Hmm, I'd be wary of becomming her default babysitter, while she goes out and builds friendships with other people. You are her friend, not her mum and you don't want to end up being the person she relies on for favours while she has all her fun with other people.
I think that if you lend money regularly and do all the helping out, it unbalances the relationship and what you want in a friendship is equal balance. I think you are doing the right thing at the moment - it was good to help her financially when she first left her relationship because that was a genuine, short term emergency, but you are right to not do it as a regular thing. I think you are also right to not do childcare (bar an emergency) - you are her friend, not her babysitter.
If she continues to be your friend, without you doing constant favours, then you'll know it's real but if her interest in you tails off, then you know she was using you for support.
I’m just wondering why she isn’t going out with OP instead of going out with other people and asking her to babysit?
I’ve recently finished with a partner over this sort of thing. He had depression and was going out every week with different friends and football matches etc. Then when it was time to spend time with me he just wanted to stay in the house and dump his issues on me. I felt very angry about it.
I’m going to be the loan voice from the other side. I could be your friend - the last 2 years of my life have been tumultuous to say the least. There has been difficulty after difficulty. If I wrote down everything that happened you’d probably claim I was making it up. The only thing that has gotten me through are REALLY good friends. If I was your friend & you thought that I was making this up I would be so incredibly hurt I would walk away from the friendship.
It is fine to have boundaries.

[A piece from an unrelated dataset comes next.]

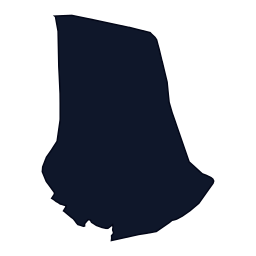 the district of Nihm, Sana'a, Yemen
{"feature_id": "15242507B22089768415727", "entity_name": "Nihm", "entity_type": "district", "adm_level": 2, "iso_a3": "YEM", "parent_name": "Yemen", "parent_adm1": "Sana'a", "projection": "mercator", "projection_center": [44.482, 15.752], "detail": "fine", "context": "isolated", "style": "filled", "palette": "ink", "viewbox_px": 256, "rotation_deg": 0, "n_neighbors": 0, "source": "geoboundaries", "source_scale": "gbopen_adm2", "svg_char_len": 2343}
<svg xmlns="http://www.w3.org/2000/svg" viewBox="0 0 256 256"><path d="M63.5,210.9L64.2,211.3L65.8,212.7L68.2,214.7L69.7,215.9L70.0,216.2L71.1,217.1L73.0,218.5L73.4,218.8L74.5,220.2L74.7,220.4L75.4,221.4L76.4,222.8L76.9,223.4L78.0,224.6L78.5,224.7L79.2,224.9L80.2,225.2L80.9,225.4L81.1,225.5L83.5,226.3L84.6,226.0L84.6,224.9L84.6,223.7L88.1,219.6L89.0,219.8L90.3,219.9L91.5,222.2L91.6,222.3L93.7,223.6L96.4,225.4L100.8,227.0L101.8,227.4L105.9,228.3L107.9,228.3L112.6,224.7L112.7,225.4L113.0,226.9L113.0,227.8L112.8,228.6L112.7,229.5L112.7,230.0L112.9,230.9L113.3,231.5L113.4,232.1L113.5,232.5L113.3,233.5L112.8,234.5L112.2,235.0L111.6,235.5L111.6,236.6L111.7,238.1L111.4,240.5L138.6,234.5L141.0,234.1L141.8,234.0L146.3,233.3L149.0,232.8L149.9,232.7L154.5,231.8L156.3,231.5L169.2,222.6L172.0,220.3L172.3,220.2L173.5,220.0L175.7,219.4L177.0,218.9L182.4,216.0L190.0,210.7L194.5,206.9L198.8,203.3L208.7,189.3L213.0,183.3L213.7,181.0L213.3,180.3L212.9,179.2L211.1,177.7L206.2,175.3L202.2,173.8L196.3,168.4L189.1,161.9L176.8,126.3L174.7,120.1L172.1,112.7L169.1,102.3L168.3,94.5L167.1,82.1L162.1,61.3L161.9,60.8L159.1,49.1L157.8,44.4L156.6,39.8L154.9,37.3L151.4,34.0L150.1,32.6L135.6,29.0L129.4,27.4L129.3,27.5L111.0,23.6L94.2,20.0L71.8,15.4L54.8,16.1L55.5,16.7L56.4,21.9L58.1,31.3L58.8,66.3L59.3,76.1L59.4,78.4L60.1,93.7L60.2,102.9L60.2,115.9L60.2,119.1L60.1,120.4L57.2,140.6L57.1,141.3L53.4,147.0L51.2,150.5L50.8,151.0L46.4,157.3L46.0,158.5L45.5,159.6L43.9,163.8L43.7,164.3L42.7,166.9L42.5,169.4L42.5,169.5L42.3,171.7L46.2,181.2L46.3,181.4L47.3,182.8L48.3,184.1L54.4,192.5L54.4,194.2L52.5,197.1L51.7,198.3L51.9,198.4L52.3,198.7L52.7,198.9L53.0,199.1L53.3,199.3L53.6,199.5L54.0,199.8L54.3,200.0L54.5,200.1L54.7,200.3L55.1,200.6L55.4,200.9L55.7,201.1L56.0,201.3L56.2,201.5L56.4,201.6L56.8,201.7L56.8,201.8L57.2,202.0L57.4,202.1L57.8,202.3L58.1,202.5L58.5,202.7L58.8,203.0L59.3,203.3L59.5,203.5L59.9,203.7L60.2,204.0L60.6,204.1L60.9,204.1L61.3,204.2L61.6,204.3L61.9,204.4L62.3,204.5L62.6,204.6L62.9,204.7L63.3,204.9L63.7,205.0L64.1,205.1L64.4,205.2L64.8,205.3L65.2,205.4L65.5,205.5L65.8,205.5L66.2,205.6L66.3,205.7L66.3,205.9L66.2,206.2L66.0,206.5L65.8,206.8L65.6,207.2L65.5,207.6L65.7,207.8L65.3,208.0L65.1,208.3L64.9,208.6L64.7,208.9L64.4,209.3L64.2,209.7L64.0,210.1L63.6,210.7L63.5,210.9Z" fill="#0f172a" stroke="#020617" stroke-width="1.5"/></svg>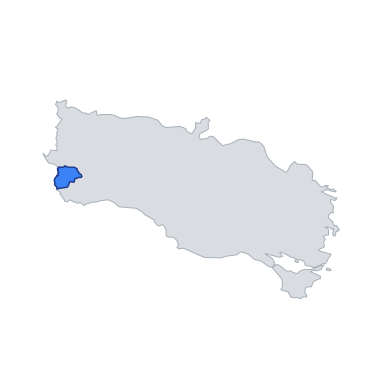 Turkey, with Kars highlighted, rotated 195°
{"feature_id": "TUR-3040", "entity_name": "Kars", "entity_type": "Province", "adm_level": 1, "iso_a3": "TUR", "parent_name": "Turkey", "parent_adm1": "", "projection": "orthographic", "projection_center": [43.226, 40.514], "detail": "fine", "context": "in_parent", "style": "filled", "palette": "blue", "viewbox_px": 384, "rotation_deg": 195, "n_neighbors": 0, "source": "natural_earth", "source_scale": "10m", "svg_char_len": 4780}
<svg xmlns="http://www.w3.org/2000/svg" viewBox="0 0 384 384"><g transform="rotate(195 192 192)"><path d="M292.5,151.0L297.4,152.9L299.1,151.6L303.7,151.9L307.8,152.9L310.0,150.0L312.9,150.3L313.5,151.8L314.8,152.4L319.1,156.2L318.6,156.7L319.6,158.1L323.3,159.0L323.6,161.0L326.5,163.9L328.0,168.3L327.1,171.5L325.5,173.4L327.8,180.2L327.1,181.0L331.7,183.2L337.3,182.8L339.2,183.7L344.7,189.0L346.1,191.0L342.3,188.5L340.2,190.7L339.1,196.0L333.1,197.0L334.1,200.4L335.7,202.0L335.2,205.2L335.6,206.4L337.3,208.5L337.1,211.4L337.9,214.5L337.9,218.1L340.5,219.2L339.3,220.9L336.6,228.4L336.8,229.0L338.7,229.1L343.0,232.5L342.3,233.6L342.8,238.4L346.6,241.4L346.0,243.0L346.2,244.6L343.4,243.9L338.0,248.2L337.3,248.1L336.6,246.7L336.4,242.4L335.0,241.3L333.3,241.1L330.3,243.0L327.6,243.0L324.9,242.6L317.7,240.0L315.0,240.9L312.3,239.9L306.8,245.0L305.1,245.5L304.4,242.9L302.5,241.4L300.1,243.3L290.8,245.7L286.5,246.0L281.3,245.0L277.0,245.2L265.0,250.6L253.6,253.2L243.6,252.5L238.2,248.6L234.0,247.5L220.8,252.2L214.5,251.6L212.5,249.2L207.7,247.9L206.5,250.0L205.2,255.1L206.5,260.0L203.8,260.0L202.0,260.9L201.2,264.5L198.6,265.7L197.6,267.8L197.2,267.8L193.3,265.7L194.5,264.0L192.5,257.2L193.9,255.3L199.5,250.3L199.6,247.2L197.5,244.8L190.7,248.2L189.9,249.7L188.3,250.7L185.8,251.0L174.6,244.7L167.3,248.6L160.9,254.5L156.2,256.4L143.0,256.8L140.6,257.8L136.3,255.9L133.8,253.8L128.7,245.6L118.1,238.5L106.4,235.4L105.2,236.7L104.0,242.4L101.4,247.5L100.4,247.9L97.9,246.2L88.4,248.0L81.1,243.2L80.0,241.5L79.2,234.9L78.1,234.3L76.7,235.0L75.4,234.7L70.3,231.1L67.4,230.4L65.2,232.7L62.1,233.3L62.1,232.5L63.5,231.0L58.8,230.5L56.2,231.4L53.0,230.0L53.3,229.3L56.2,228.9L62.5,229.1L67.1,225.6L52.3,223.2L50.8,223.8L50.9,221.6L51.9,220.8L55.9,220.7L55.9,218.9L53.9,216.5L51.5,215.0L51.1,210.3L50.0,208.9L50.3,208.3L52.8,208.0L53.9,204.8L53.9,202.7L49.5,200.0L48.4,200.0L47.6,198.0L45.8,196.4L44.0,197.1L39.8,193.5L41.0,191.7L42.2,192.0L42.6,190.5L42.2,187.8L42.5,186.5L43.6,186.3L44.7,186.8L45.6,188.5L45.2,191.5L46.2,193.5L47.3,191.9L49.3,193.3L53.3,193.1L54.2,192.5L51.4,192.0L50.5,191.1L49.0,185.9L51.6,184.9L53.7,182.9L50.8,180.8L52.0,177.6L49.9,173.4L54.4,169.3L54.4,168.6L53.3,168.1L41.6,167.9L41.9,165.8L43.0,164.1L43.8,159.5L44.8,157.2L47.0,156.9L50.2,153.7L55.1,150.3L59.4,151.2L61.3,150.3L63.9,150.7L64.4,152.5L66.4,154.1L70.4,154.7L72.5,153.9L71.0,151.5L73.4,151.2L75.1,152.0L73.7,154.1L74.2,154.5L79.5,154.7L84.7,156.1L90.7,156.8L91.6,156.2L87.8,153.2L90.8,151.6L92.4,151.5L105.1,151.6L105.2,151.1L97.8,148.9L94.3,145.6L93.5,143.9L94.8,140.5L95.8,139.7L98.5,140.0L107.6,143.1L114.4,143.1L121.4,146.5L128.5,147.0L130.1,146.2L132.3,143.0L142.9,138.6L146.7,136.0L162.8,132.0L185.7,135.5L189.9,133.6L192.2,134.5L191.4,136.0L191.4,137.4L193.8,141.1L197.8,143.5L203.6,142.3L205.7,143.1L207.2,148.7L210.6,152.3L212.2,152.7L214.6,150.9L216.7,150.8L220.0,152.9L221.0,155.0L232.1,158.0L234.3,159.7L241.8,161.8L258.8,158.8L264.8,161.7L269.9,162.7L272.1,162.4L279.0,159.5L281.2,157.8L285.5,156.4L290.9,153.0L292.5,151.0ZM80.9,120.9L80.1,123.3L80.6,126.1L82.2,130.1L84.2,132.4L94.4,139.3L92.1,143.7L89.2,143.9L80.1,140.1L75.9,141.3L73.2,140.3L69.2,140.5L67.6,143.1L64.4,145.8L56.1,148.3L47.7,154.8L45.5,155.5L46.9,153.0L47.2,150.6L50.8,148.5L55.4,147.2L56.9,145.7L46.1,143.9L45.6,141.3L46.8,141.0L51.0,137.4L51.7,135.7L52.2,131.4L56.8,129.8L57.4,128.9L57.5,124.6L54.0,121.4L54.3,120.2L57.4,119.6L59.5,117.0L63.7,117.3L65.9,116.2L69.6,116.2L73.4,120.6L78.9,120.2L80.9,120.9ZM42.1,153.5L38.4,153.4L37.4,152.5L38.8,151.5L41.7,151.2L42.4,152.6L42.1,153.5Z" fill="#d9dde1" stroke="#a8b0b8" stroke-width="1"/><path d="M323.4,160.1L323.3,160.6L323.5,161.3L323.7,161.9L324.0,162.2L324.7,162.3L325.4,162.6L326.0,163.1L326.6,163.8L326.7,164.2L326.8,164.6L326.9,165.0L326.9,165.5L327.1,165.9L327.8,167.0L327.9,167.4L328.0,167.8L328.1,169.3L327.7,170.0L327.7,170.6L327.1,171.5L326.8,171.9L326.9,172.4L326.7,172.3L326.6,172.6L326.3,172.6L325.9,172.9L325.4,173.5L325.4,173.8L325.8,174.2L326.4,174.8L326.2,175.8L326.0,176.0L325.9,176.4L326.1,176.7L326.5,177.1L327.3,178.0L327.5,178.6L327.2,178.9L327.4,179.2L327.9,179.9L328.0,180.1L327.9,180.4L327.1,180.6L326.9,180.8L327.1,181.4L325.0,182.2L322.9,182.5L322.1,182.9L322.1,183.7L321.4,184.4L320.6,184.0L319.8,184.2L319.1,184.0L317.3,184.0L312.2,185.4L309.1,184.7L308.6,184.0L308.2,183.1L307.8,182.4L307.2,182.2L306.8,182.1L306.6,181.8L306.3,181.4L306.1,181.0L305.6,180.7L305.1,180.5L303.7,180.2L303.3,179.8L302.9,179.2L302.4,178.5L302.9,177.4L305.3,176.6L306.3,176.0L306.8,175.6L307.4,175.2L308.1,174.9L308.7,174.5L308.4,172.4L308.6,171.6L308.7,170.9L310.6,170.6L312.6,170.4L312.9,168.8L313.1,166.3L313.5,164.6L315.5,163.6L318.1,162.5L320.7,161.4L322.3,160.4L323.4,160.1Z" fill="#3b82f6" stroke="#1e3a8a" stroke-width="1.5"/></g></svg>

As of yet she hasn’t specifically asked you for childcare or money has she? If you don’t want to give those things you don’t have to. The only way you can discover who can/will help with what, when you’re in her position is to ask. I’ll sometimes talk to my friends about a scenario I’m in (say needing childcare) because that’s what Friends do, they talk about what’s going on with them. If someone offered childcare after that conversation then great, but that outcome isn’t what I was angling for iykwim.
It sounds like she also does a lot for you too. How would you feel if she got frustrated & fed up with you not leaving the house & just stopped bothering with you?
Friendships ebb & flow in neediness. She needs you more now, down the line you might need her more. Friendships don’t usually break down because of healthy boundaries. They do however break down because one person is untrusting, judgemental, etc. I agree it doesn’t sound like you like her very much and if you don’t believe her then that’s going to be a big issue - but not one about boundaries.